_EXTRACTED ENTRIES:_
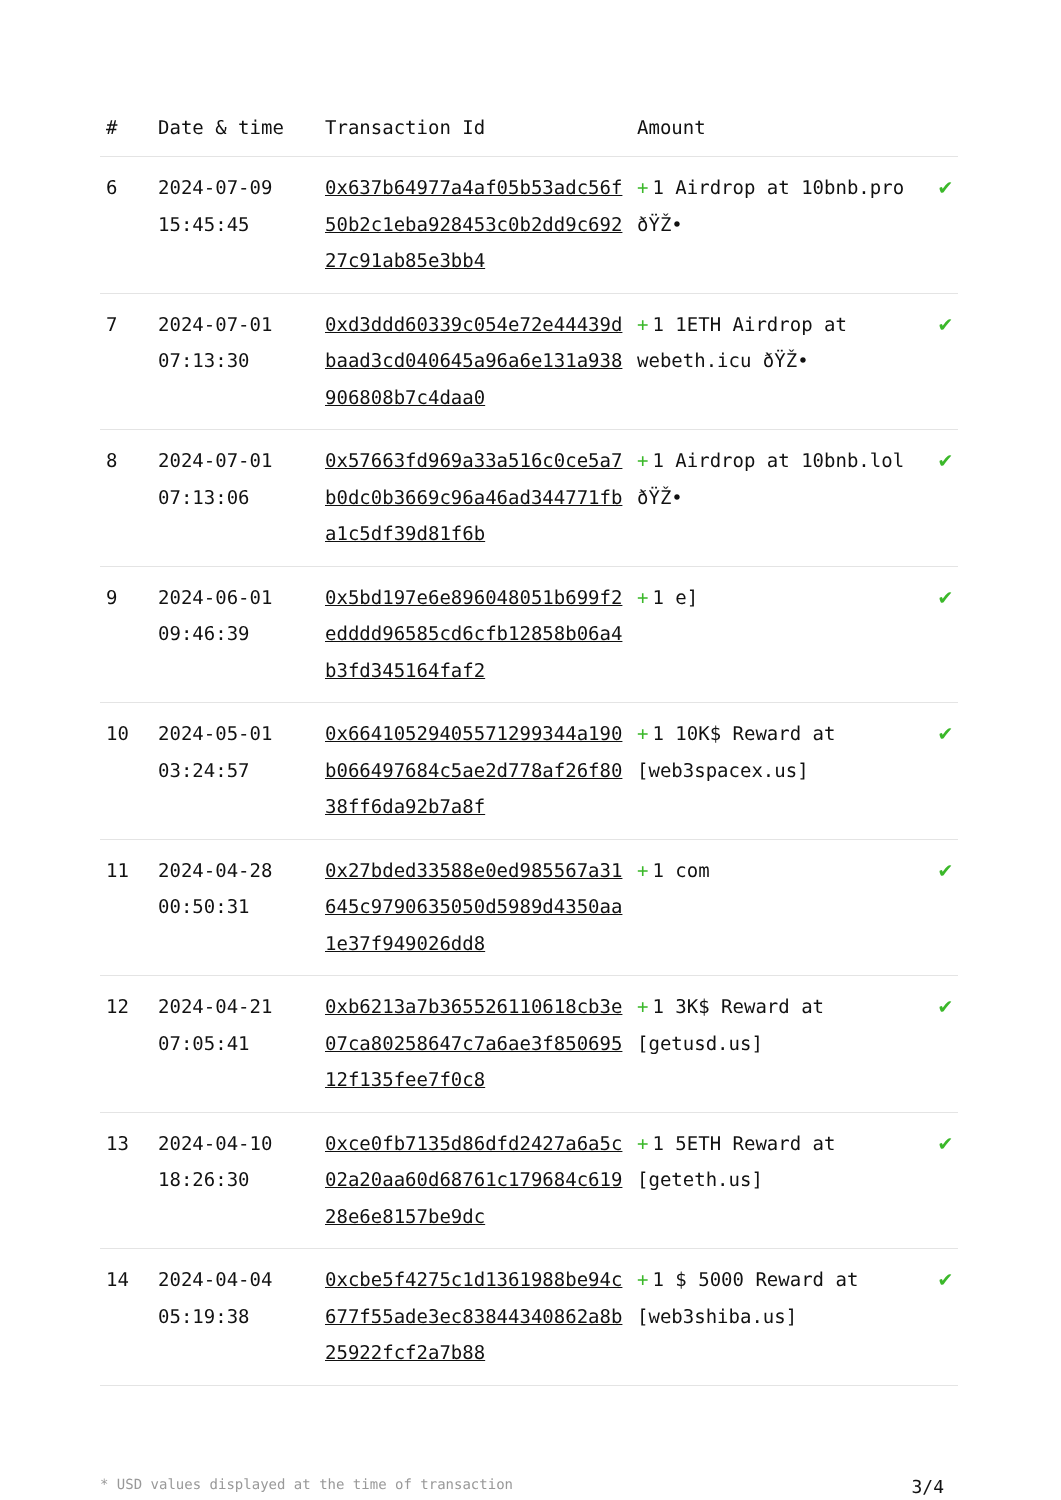| # | Date & time | Transaction Id | Amount | |
| --- | --- | --- | --- | --- |
| 6 | 2024-07-09 15:45:45 | 0x637b64977a4af05b53adc56f50b2c1eba928453c0b2dd9c69227c91ab85e3bb4 | + 1 Airdrop at 10bnb.pro ðŸŽ• | ✔ |
| 7 | 2024-07-01 07:13:30 | 0xd3ddd60339c054e72e44439dbaad3cd040645a96a6e131a938906808b7c4daa0 | + 1 1ETH Airdrop at webeth.icu ðŸŽ• | ✔ |
| 8 | 2024-07-01 07:13:06 | 0x57663fd969a33a516c0ce5a7b0dc0b3669c96a46ad344771fba1c5df39d81f6b | + 1 Airdrop at 10bnb.lol ðŸŽ• | ✔ |
| 9 | 2024-06-01 09:46:39 | 0x5bd197e6e896048051b699f2edddd96585cd6cfb12858b06a4b3fd345164faf2 | + 1 e] | ✔ |
| 10 | 2024-05-01 03:24:57 | 0x66410529405571299344a190b066497684c5ae2d778af26f8038ff6da92b7a8f | + 1 10K$ Reward at [web3spacex.us] | ✔ |
| 11 | 2024-04-28 00:50:31 | 0x27bded33588e0ed985567a31645c9790635050d5989d4350aa1e37f949026dd8 | + 1 com | ✔ |
| 12 | 2024-04-21 07:05:41 | 0xb6213a7b365526110618cb3e07ca80258647c7a6ae3f85069512f135fee7f0c8 | + 1 3K$ Reward at [getusd.us] | ✔ |
| 13 | 2024-04-10 18:26:30 | 0xce0fb7135d86dfd2427a6a5c02a20aa60d68761c179684c61928e6e8157be9dc | + 1 5ETH Reward at [geteth.us] | ✔ |
| 14 | 2024-04-04 05:19:38 | 0xcbe5f4275c1d1361988be94c677f55ade3ec83844340862a8b25922fcf2a7b88 | + 1 $ 5000 Reward at [web3shiba.us] | ✔ |
* USD values displayed at the time of transaction 3/4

_REQUIRED WORK:_
Leave every picture out. Retype the remaining data exactly.

_RESULT BELOW:_
| # | Date & time | Transaction Id | Amount | |
| --- | --- | --- | --- | --- |
| 6 | 2024-07-09 15:45:45 | 0x637b64977a4af05b53adc56f50b2c1eba928453c0b2dd9c69227c91ab85e3bb4 | + 1 Airdrop at 10bnb.pro ðŸŽ• | ✔ |
| 7 | 2024-07-01 07:13:30 | 0xd3ddd60339c054e72e44439dbaad3cd040645a96a6e131a938906808b7c4daa0 | + 1 1ETH Airdrop at webeth.icu ðŸŽ• | ✔ |
| 8 | 2024-07-01 07:13:06 | 0x57663fd969a33a516c0ce5a7b0dc0b3669c96a46ad344771fba1c5df39d81f6b | + 1 Airdrop at 10bnb.lol ðŸŽ• | ✔ |
| 9 | 2024-06-01 09:46:39 | 0x5bd197e6e896048051b699f2edddd96585cd6cfb12858b06a4b3fd345164faf2 | + 1 e] | ✔ |
| 10 | 2024-05-01 03:24:57 | 0x66410529405571299344a190b066497684c5ae2d778af26f8038ff6da92b7a8f | + 1 10K$ Reward at [web3spacex.us] | ✔ |
| 11 | 2024-04-28 00:50:31 | 0x27bded33588e0ed985567a31645c9790635050d5989d4350aa1e37f949026dd8 | + 1 com | ✔ |
| 12 | 2024-04-21 07:05:41 | 0xb6213a7b365526110618cb3e07ca80258647c7a6ae3f85069512f135fee7f0c8 | + 1 3K$ Reward at [getusd.us] | ✔ |
| 13 | 2024-04-10 18:26:30 | 0xce0fb7135d86dfd2427a6a5c02a20aa60d68761c179684c61928e6e8157be9dc | + 1 5ETH Reward at [geteth.us] | ✔ |
| 14 | 2024-04-04 05:19:38 | 0xcbe5f4275c1d1361988be94c677f55ade3ec83844340862a8b25922fcf2a7b88 | + 1 $ 5000 Reward at [web3shiba.us] | ✔ |
* USD values displayed at the time of transaction 3/4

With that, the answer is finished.